1977年の角川映画第二作。主演は岡田茉莉子、というのが何となく物淋しい。角川映画第一作『犬神家の一族』のヒロインが高峰三枝子だった事を思うと少し若返ったということか。角川春樹は本格的なスター映画を作りたかったのかもしれない。それにしても1977年にニューヨークまで出かけてこれはないだろうと思う。ついでに海外ロケもしてみたかったのだろうか。そして、本作の見所はファッションショーの綺麗なモデルさん。モハメド・アリの気持ちがよく分る。
物語はなかなか面白いのだが、いろんな事件が起こりすぎて松山善三脚本は収拾がつかなくなったのか、上映時間に合わせて脚本をカットしていったのか、おそらく後者だと思うが繋がりがものすごく悪い。おまけに意味不明のイメージカットが多くこっちをカットすればいいのに、と思ったりもする。

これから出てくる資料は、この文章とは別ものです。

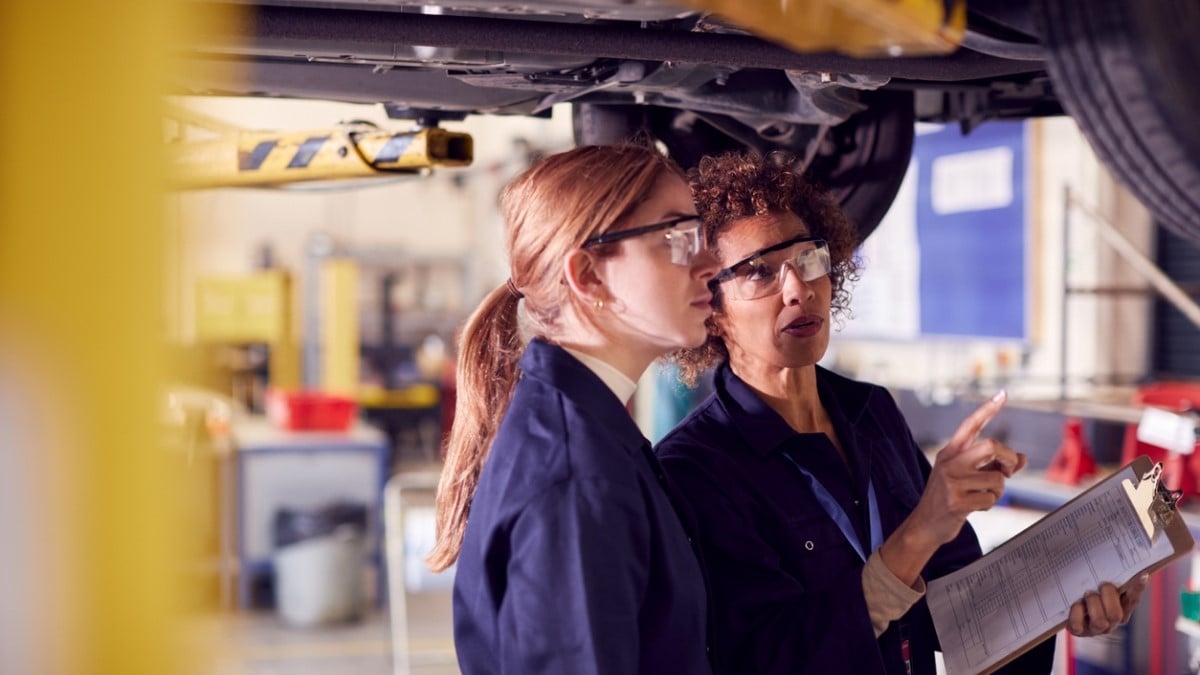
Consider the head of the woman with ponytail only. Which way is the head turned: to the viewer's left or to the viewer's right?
to the viewer's right

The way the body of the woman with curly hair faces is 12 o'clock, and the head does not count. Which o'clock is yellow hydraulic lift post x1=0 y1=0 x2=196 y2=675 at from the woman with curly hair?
The yellow hydraulic lift post is roughly at 2 o'clock from the woman with curly hair.

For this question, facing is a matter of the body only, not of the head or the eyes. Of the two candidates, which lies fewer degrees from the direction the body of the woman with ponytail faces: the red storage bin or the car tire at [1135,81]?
the car tire

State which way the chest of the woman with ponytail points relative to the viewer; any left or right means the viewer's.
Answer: facing to the right of the viewer

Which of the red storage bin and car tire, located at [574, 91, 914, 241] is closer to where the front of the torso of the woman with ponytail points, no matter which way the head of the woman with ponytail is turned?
the car tire

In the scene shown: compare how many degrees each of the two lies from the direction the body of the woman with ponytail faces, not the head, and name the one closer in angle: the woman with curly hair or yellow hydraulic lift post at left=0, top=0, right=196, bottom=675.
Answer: the woman with curly hair

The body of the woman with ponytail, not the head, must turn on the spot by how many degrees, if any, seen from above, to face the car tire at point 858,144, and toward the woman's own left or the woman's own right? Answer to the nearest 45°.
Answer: approximately 45° to the woman's own left
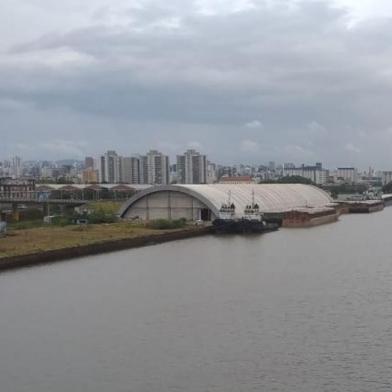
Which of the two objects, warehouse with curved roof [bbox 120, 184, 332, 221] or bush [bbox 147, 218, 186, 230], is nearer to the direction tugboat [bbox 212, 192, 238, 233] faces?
the bush

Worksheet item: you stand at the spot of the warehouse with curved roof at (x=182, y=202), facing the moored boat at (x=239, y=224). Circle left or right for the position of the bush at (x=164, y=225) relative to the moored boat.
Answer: right

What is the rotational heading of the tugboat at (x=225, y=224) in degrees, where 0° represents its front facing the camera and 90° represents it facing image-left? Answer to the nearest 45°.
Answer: approximately 45°

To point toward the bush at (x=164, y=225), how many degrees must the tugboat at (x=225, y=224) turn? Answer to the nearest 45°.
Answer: approximately 45° to its right
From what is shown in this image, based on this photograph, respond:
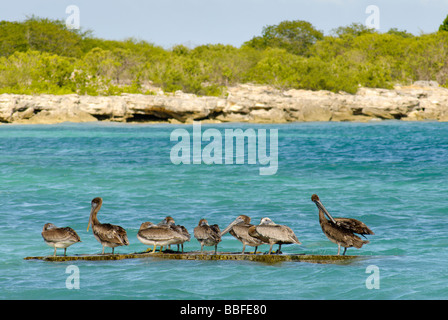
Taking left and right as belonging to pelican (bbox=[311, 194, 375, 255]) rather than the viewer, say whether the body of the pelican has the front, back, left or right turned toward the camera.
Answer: left

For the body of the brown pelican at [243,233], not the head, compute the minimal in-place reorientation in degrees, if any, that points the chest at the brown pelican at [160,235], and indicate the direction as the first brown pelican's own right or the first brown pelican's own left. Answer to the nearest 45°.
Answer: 0° — it already faces it

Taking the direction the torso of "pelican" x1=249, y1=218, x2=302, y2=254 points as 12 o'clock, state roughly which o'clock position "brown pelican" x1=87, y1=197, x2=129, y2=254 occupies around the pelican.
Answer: The brown pelican is roughly at 12 o'clock from the pelican.

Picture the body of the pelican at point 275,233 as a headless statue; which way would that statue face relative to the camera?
to the viewer's left

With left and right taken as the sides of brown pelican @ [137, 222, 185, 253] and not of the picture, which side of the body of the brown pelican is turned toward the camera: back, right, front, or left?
left

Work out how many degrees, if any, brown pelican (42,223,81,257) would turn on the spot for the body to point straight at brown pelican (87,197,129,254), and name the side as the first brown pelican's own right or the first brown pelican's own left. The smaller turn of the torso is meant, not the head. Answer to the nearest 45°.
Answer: approximately 180°

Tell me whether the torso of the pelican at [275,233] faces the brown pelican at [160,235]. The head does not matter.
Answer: yes

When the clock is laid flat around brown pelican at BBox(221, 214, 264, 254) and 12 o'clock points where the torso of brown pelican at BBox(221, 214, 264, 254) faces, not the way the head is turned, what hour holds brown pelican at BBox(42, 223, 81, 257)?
brown pelican at BBox(42, 223, 81, 257) is roughly at 12 o'clock from brown pelican at BBox(221, 214, 264, 254).

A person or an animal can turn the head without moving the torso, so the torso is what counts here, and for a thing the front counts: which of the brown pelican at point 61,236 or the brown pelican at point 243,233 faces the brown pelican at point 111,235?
the brown pelican at point 243,233

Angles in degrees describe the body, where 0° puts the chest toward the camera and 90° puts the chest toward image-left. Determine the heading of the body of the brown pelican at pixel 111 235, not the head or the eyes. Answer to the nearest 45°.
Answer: approximately 90°

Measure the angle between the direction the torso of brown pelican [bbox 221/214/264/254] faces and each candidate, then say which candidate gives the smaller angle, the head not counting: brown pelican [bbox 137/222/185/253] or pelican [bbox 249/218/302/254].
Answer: the brown pelican

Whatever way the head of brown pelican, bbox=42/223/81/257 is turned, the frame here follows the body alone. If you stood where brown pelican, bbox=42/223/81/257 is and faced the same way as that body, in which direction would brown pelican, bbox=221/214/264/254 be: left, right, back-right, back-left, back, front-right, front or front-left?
back

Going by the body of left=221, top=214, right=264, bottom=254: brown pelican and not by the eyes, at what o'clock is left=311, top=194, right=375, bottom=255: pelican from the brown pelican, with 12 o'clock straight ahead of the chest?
The pelican is roughly at 6 o'clock from the brown pelican.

そんな画面を観ていると、つい日常のあれやこれやに思いを巡らせてしまう。緊迫感がないのだ。
東京とニューヨークの連絡が悪いのか、ジョー山中の死を知ってニューヨークで行方をくらませた彼の父親が、ニューヨークに渡った松田優作にお前の息子は死んだと聞かされて驚愕の表情をしているのは変だなあ。
ニューヨークの場面で見たことがあるなとおもった俳優がいて、後で調べるとテレビドラマ「コンバット」のヘンリー少尉役のリック・ジェイソンだった。きっと角川さんが好きだったんだろう。
ラストのジョージ・ケネディの死は松田優作の怨念だとでもいうのだろうか。意味が分からない。
22歳の高沢順子が可愛らしく『新・同棲時代』をまた観たくなった。
原作森村誠一 。監督佐藤純彌 。